An unopened ferris wheel near Chernobyl
The fear of radiation is widespread, after all, its invisible and odourless yet has the potential to cause mass destruction. On April 26 1986, the a disaster occurred at the Chernobyl Power Plant. Fires and steam explosions released 5% of the radioactive core into the atmosphere. Some newspapers reported 2000 deaths caused by this incident, one even reported 500 000 deaths cause by Chernobyl, but according to a documentary we watched in class, only 56 deaths can be directly attributed to radiation after the incident. The reports of high death tolls were due to radiophobia. In fact, the fear of radiation was probably a bigger issue than the radiation itself. People began taking any little symptom and assuming it was an issue due to radiation even if it was nothing. This backed up the health system which made it hard to treat the more dire issues. According to the video “The threat of human health posed by radiation has been overstated” and it takes a lot more radiation to cause serious damage than originally thought. Nuclear energy is associated with nuclear bombs which creates more fear than it may deserve. This video does a good job of making people question whether or not our fear of nuclear power is warranted, because the benifits may outweigh the risks.
But the fear of radiation is still warranted. In The China Syndrome a reporter visits a nuclear power plant and witnesses something in the reactor that worries her. What she doesn’t realize is that there is such a big issue with the plant that it could cause a meltdown that would make an area the size of Pennsylvania uninhabitable. The radiation at Chernobyl may not have caused too many deaths, but it still made the area uninhabitable and the threat was for sure there.
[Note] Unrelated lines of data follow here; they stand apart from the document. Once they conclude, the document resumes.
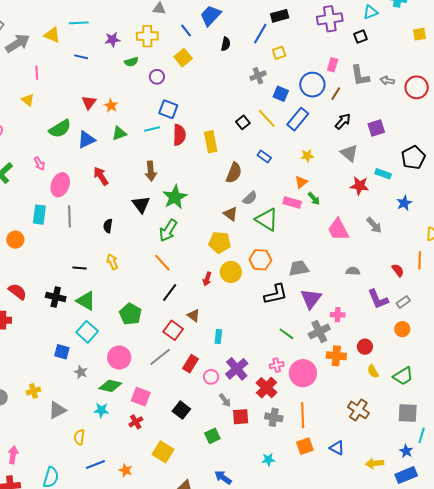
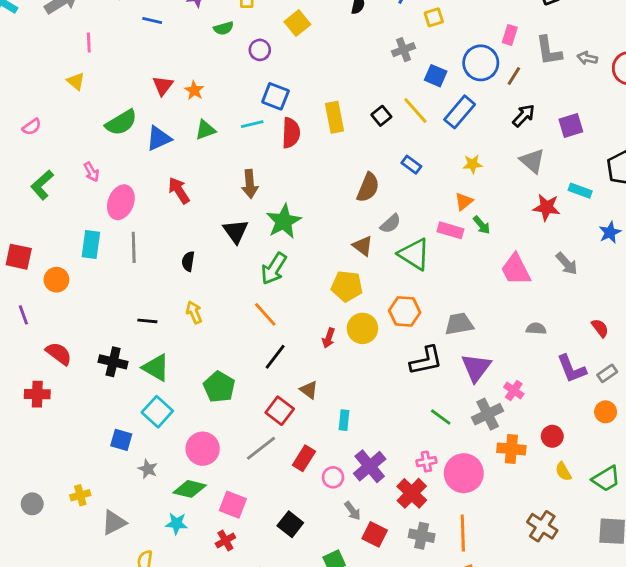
yellow rectangle: (211, 142) -> (334, 117), moved
pink cross: (338, 315) -> (514, 391), turned 32
red square: (241, 417) -> (375, 534), turned 30

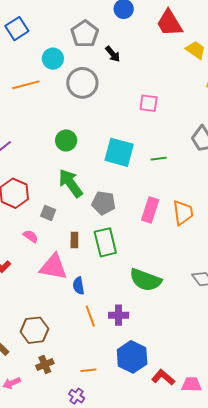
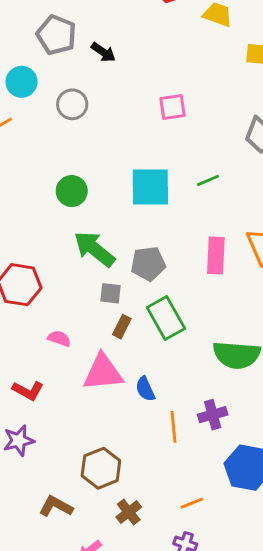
gray circle: (82, 83) -> (72, 104), size x0.7
gray square: (48, 213) -> (111, 293), moved
brown rectangle: (74, 240) -> (122, 327), turned 42
orange line: (90, 316) -> (173, 427), turned 30

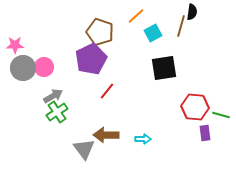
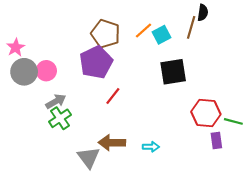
orange line: (136, 16) -> (144, 31), moved
pink star: (15, 45) -> (16, 47), turned -30

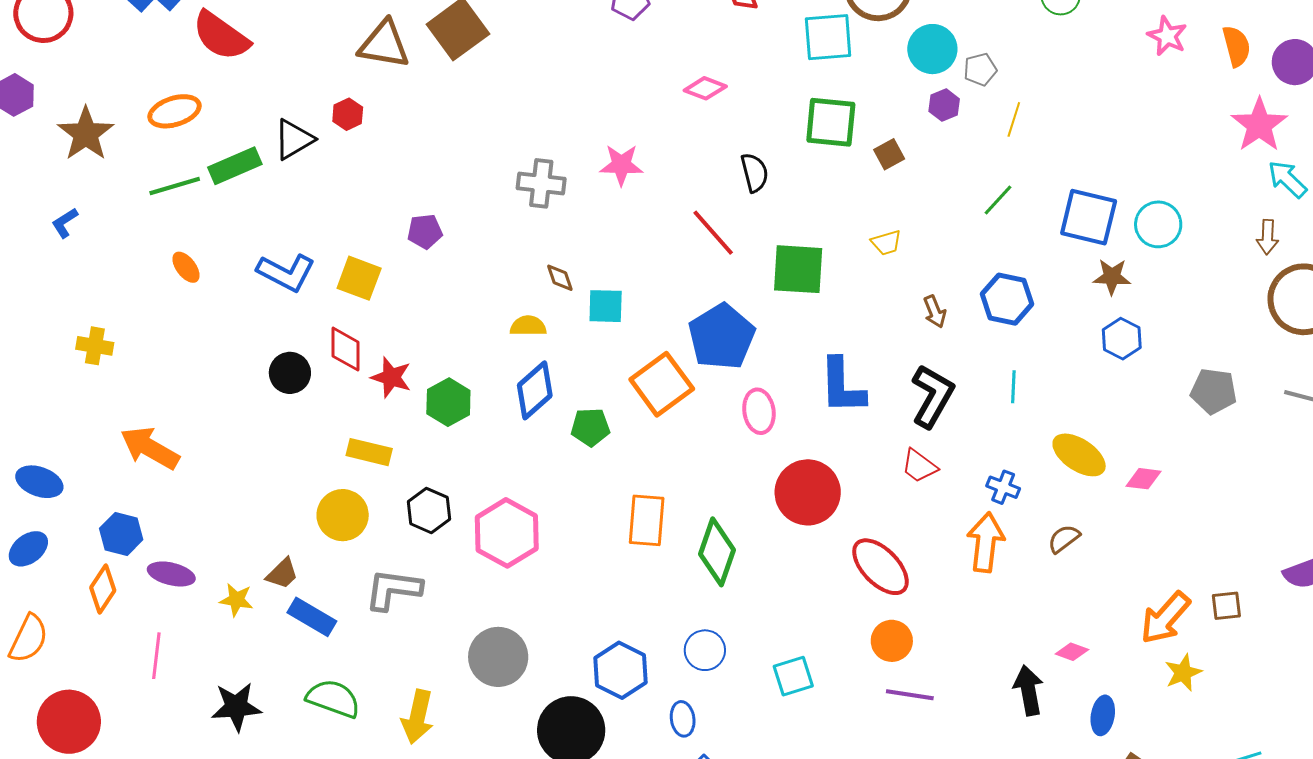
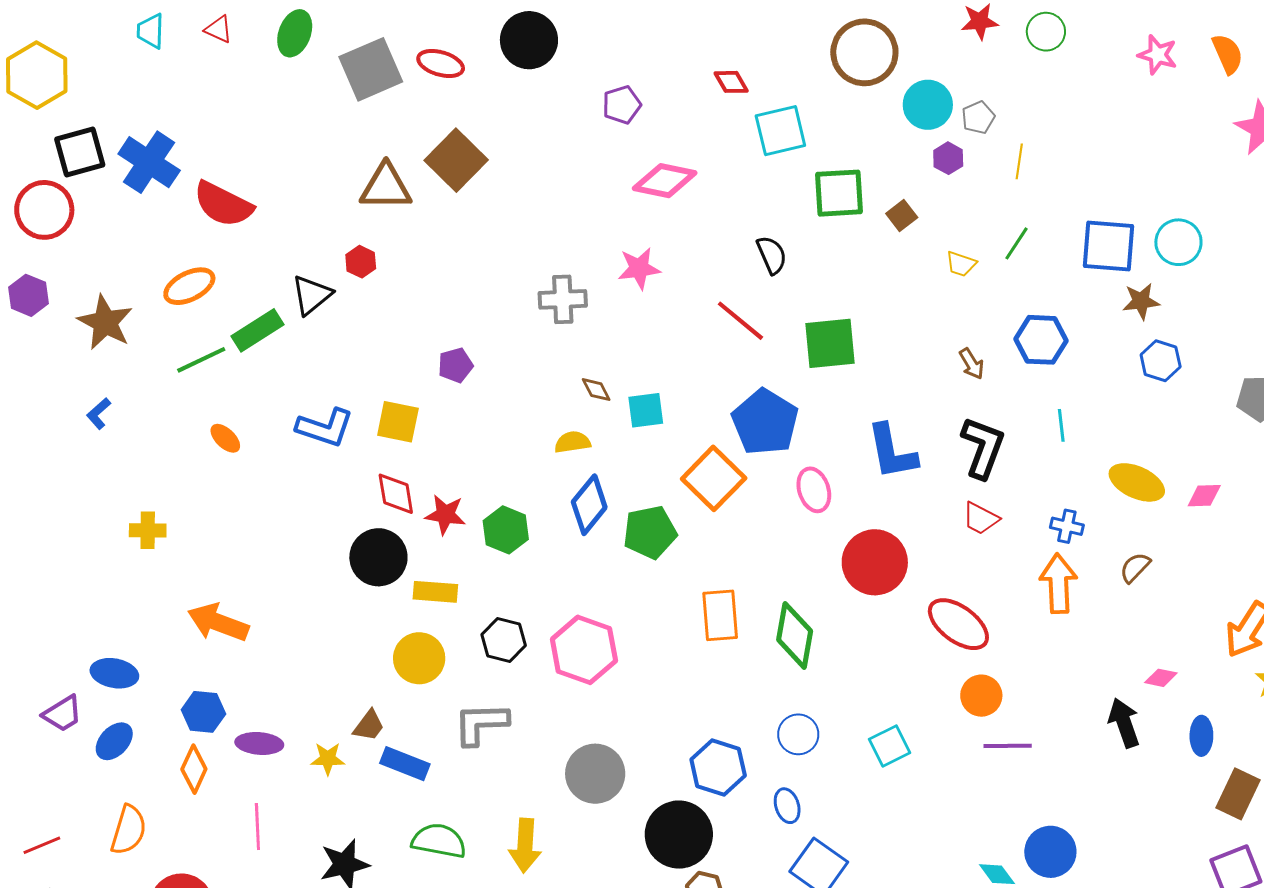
cyan square: (828, 37) -> (780, 131), moved
pink diamond: (705, 88) -> (665, 181), moved, size x1.5
yellow trapezoid: (886, 243) -> (961, 264), moved, turned 44
black circle: (290, 373) -> (378, 557), moved, size x1.4
green pentagon: (590, 427) -> (650, 532), size x1.4

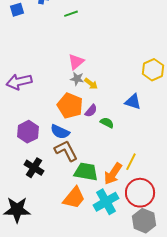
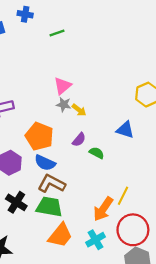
orange pentagon: (70, 106) -> (39, 136), moved
brown L-shape: (66, 151) -> (52, 184), turned -35
green trapezoid: (86, 172) -> (49, 207), moved
cyan cross: (106, 202) -> (96, 240), size x0.7

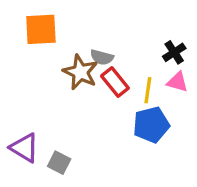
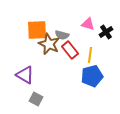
orange square: (41, 29) -> (37, 30), moved
pink triangle: (177, 82) -> (88, 24), moved
purple triangle: (24, 148) -> (25, 75), moved

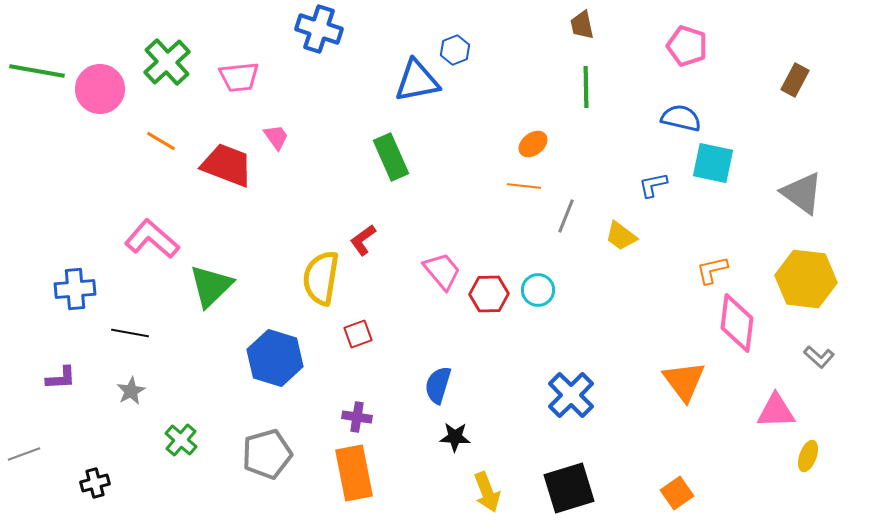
Today’s nuclear weapons are much more powerful than the ones dropped on Japan at the end of WWII so it’s in everybody’s interest that the mutually assured destruction policy stays intact. Nuclear weapons can be used as threats along with bargaining tools, they are more like political weapons than physical ones. For example, in 2015 Iran agreed to pause its nuclear weapons program in exchange for relief. The countries with nuclear weapons can threaten those without a nuclear program with their weapons, but in reality, World War 3 is in nobody’s best interest, so as long as the world remembers that, doomsday shouldn’t become reality. I may be optimistic, but I like to believe that humans wouldn’t destroy our home planet in nuclear war.
In the TV show The 100 the end of the world made a reality, but even then, the show shows us that our humanity keeps us from destroying each other, and was caused by an Arificial Inteligence hacking nuclear launch codes. It was the program’s lack of humanity that caused the eventual end.